#### DONNÉES
____________________
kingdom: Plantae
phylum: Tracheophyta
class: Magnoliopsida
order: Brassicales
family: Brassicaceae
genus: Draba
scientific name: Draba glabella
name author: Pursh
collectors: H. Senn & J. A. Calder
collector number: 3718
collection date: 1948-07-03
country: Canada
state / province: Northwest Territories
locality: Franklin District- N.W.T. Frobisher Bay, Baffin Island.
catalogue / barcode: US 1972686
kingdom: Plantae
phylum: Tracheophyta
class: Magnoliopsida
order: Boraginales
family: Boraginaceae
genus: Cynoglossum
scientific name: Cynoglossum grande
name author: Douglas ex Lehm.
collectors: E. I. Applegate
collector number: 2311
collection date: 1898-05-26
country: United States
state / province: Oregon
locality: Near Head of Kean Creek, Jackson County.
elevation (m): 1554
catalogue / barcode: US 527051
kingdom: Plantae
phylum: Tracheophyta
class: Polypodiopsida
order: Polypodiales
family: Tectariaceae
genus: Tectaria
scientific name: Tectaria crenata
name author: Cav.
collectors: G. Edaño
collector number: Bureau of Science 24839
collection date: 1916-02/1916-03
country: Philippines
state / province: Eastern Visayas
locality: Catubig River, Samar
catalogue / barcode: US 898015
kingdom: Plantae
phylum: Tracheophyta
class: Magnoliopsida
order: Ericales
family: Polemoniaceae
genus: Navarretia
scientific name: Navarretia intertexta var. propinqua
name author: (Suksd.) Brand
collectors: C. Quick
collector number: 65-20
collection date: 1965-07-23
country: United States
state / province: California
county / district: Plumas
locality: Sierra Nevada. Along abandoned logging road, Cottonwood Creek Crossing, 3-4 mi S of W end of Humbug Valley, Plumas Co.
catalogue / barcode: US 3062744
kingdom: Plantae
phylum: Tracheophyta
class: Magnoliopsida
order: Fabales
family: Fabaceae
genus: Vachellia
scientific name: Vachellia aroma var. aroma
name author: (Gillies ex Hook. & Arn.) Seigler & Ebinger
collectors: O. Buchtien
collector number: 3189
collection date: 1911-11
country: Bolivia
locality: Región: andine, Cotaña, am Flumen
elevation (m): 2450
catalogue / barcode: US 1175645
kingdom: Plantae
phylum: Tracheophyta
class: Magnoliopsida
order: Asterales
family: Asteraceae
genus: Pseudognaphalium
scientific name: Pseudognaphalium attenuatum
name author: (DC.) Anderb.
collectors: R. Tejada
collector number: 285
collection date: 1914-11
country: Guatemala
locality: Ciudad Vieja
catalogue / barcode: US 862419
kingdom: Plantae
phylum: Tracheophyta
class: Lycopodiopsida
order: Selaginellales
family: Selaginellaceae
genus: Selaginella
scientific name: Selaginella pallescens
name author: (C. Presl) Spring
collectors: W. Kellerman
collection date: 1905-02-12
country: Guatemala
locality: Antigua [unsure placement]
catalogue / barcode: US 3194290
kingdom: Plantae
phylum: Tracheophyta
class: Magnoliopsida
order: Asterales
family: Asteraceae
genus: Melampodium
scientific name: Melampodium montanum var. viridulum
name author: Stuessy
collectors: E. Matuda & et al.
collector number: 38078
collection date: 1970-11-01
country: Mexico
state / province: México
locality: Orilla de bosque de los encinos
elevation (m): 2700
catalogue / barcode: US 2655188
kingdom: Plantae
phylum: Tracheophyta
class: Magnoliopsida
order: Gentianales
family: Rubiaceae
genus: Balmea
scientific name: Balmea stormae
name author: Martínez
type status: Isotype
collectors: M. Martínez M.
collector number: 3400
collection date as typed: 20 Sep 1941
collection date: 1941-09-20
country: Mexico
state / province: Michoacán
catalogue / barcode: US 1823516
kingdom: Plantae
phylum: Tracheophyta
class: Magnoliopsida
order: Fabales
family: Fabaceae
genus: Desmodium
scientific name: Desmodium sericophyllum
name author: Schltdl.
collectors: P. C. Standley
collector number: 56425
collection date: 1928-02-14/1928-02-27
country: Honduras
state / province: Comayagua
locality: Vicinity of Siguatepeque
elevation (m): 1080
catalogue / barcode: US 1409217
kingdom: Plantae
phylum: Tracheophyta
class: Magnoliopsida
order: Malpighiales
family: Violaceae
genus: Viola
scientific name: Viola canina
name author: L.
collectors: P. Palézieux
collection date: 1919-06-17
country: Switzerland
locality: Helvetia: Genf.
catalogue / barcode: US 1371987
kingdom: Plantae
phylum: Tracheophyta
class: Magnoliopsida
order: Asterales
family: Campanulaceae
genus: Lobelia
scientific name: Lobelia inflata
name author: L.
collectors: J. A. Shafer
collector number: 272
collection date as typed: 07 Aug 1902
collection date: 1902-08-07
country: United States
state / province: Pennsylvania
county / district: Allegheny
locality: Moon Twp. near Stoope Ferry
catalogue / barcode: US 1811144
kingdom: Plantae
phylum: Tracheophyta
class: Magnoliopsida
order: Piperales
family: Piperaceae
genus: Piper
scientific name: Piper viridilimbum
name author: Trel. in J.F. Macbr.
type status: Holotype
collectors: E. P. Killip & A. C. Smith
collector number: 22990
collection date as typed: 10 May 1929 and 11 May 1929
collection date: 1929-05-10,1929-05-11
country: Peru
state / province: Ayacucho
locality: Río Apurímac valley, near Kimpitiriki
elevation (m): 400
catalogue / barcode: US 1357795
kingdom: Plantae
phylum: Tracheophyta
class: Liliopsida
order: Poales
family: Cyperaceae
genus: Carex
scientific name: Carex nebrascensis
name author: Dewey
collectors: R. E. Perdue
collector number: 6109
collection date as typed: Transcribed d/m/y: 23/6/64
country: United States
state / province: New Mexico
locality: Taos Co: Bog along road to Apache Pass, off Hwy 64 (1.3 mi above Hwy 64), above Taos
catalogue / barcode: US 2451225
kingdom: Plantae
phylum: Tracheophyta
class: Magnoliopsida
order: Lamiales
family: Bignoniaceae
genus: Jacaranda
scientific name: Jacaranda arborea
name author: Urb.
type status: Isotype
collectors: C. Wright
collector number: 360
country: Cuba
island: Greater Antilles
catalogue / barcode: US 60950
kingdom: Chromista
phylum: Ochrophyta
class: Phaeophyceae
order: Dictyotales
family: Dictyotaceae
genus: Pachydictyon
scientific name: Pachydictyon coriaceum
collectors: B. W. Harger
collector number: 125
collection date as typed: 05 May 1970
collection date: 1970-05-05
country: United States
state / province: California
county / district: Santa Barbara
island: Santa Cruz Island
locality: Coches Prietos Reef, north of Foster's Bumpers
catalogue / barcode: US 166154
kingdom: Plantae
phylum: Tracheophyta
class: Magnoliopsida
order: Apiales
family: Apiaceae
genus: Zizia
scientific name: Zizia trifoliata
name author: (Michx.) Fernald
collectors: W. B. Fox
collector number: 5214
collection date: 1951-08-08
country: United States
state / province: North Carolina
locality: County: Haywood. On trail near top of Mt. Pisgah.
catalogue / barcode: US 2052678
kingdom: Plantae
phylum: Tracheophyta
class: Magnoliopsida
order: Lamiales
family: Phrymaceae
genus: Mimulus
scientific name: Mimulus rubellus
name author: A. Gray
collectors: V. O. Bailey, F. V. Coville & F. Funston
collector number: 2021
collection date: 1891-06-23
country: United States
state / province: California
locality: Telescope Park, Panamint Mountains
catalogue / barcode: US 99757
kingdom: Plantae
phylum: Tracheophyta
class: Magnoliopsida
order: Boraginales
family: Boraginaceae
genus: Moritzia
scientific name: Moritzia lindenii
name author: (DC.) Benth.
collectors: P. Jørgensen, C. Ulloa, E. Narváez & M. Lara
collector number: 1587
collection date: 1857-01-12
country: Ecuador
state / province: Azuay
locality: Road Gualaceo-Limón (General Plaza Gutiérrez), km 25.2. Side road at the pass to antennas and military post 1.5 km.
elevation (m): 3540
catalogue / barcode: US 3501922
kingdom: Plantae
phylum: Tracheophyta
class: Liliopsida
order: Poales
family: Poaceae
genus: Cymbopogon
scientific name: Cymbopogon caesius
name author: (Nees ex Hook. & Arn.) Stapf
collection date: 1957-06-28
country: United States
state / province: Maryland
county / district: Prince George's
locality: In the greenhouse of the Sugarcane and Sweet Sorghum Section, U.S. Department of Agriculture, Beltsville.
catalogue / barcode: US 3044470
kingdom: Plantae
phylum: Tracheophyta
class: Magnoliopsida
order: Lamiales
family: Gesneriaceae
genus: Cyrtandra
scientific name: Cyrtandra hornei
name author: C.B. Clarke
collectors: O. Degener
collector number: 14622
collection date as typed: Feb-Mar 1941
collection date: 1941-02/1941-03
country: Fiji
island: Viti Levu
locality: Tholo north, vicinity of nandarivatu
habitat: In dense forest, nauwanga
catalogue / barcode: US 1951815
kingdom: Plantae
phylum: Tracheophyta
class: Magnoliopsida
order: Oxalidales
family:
____________________
Repérez les lignes ci-dessus qui contiennent la chaîne « typed », en distinguant majuscules et minuscules, puis recopiez chacune d'elles en entier.

collection date as typed: 20 Sep 1941
collection date as typed: 07 Aug 1902
collection date as typed: 10 May 1929 and 11 May 1929
collection date as typed: Transcribed d/m/y: 23/6/64
collection date as typed: 05 May 1970
collection date as typed: Feb-Mar 1941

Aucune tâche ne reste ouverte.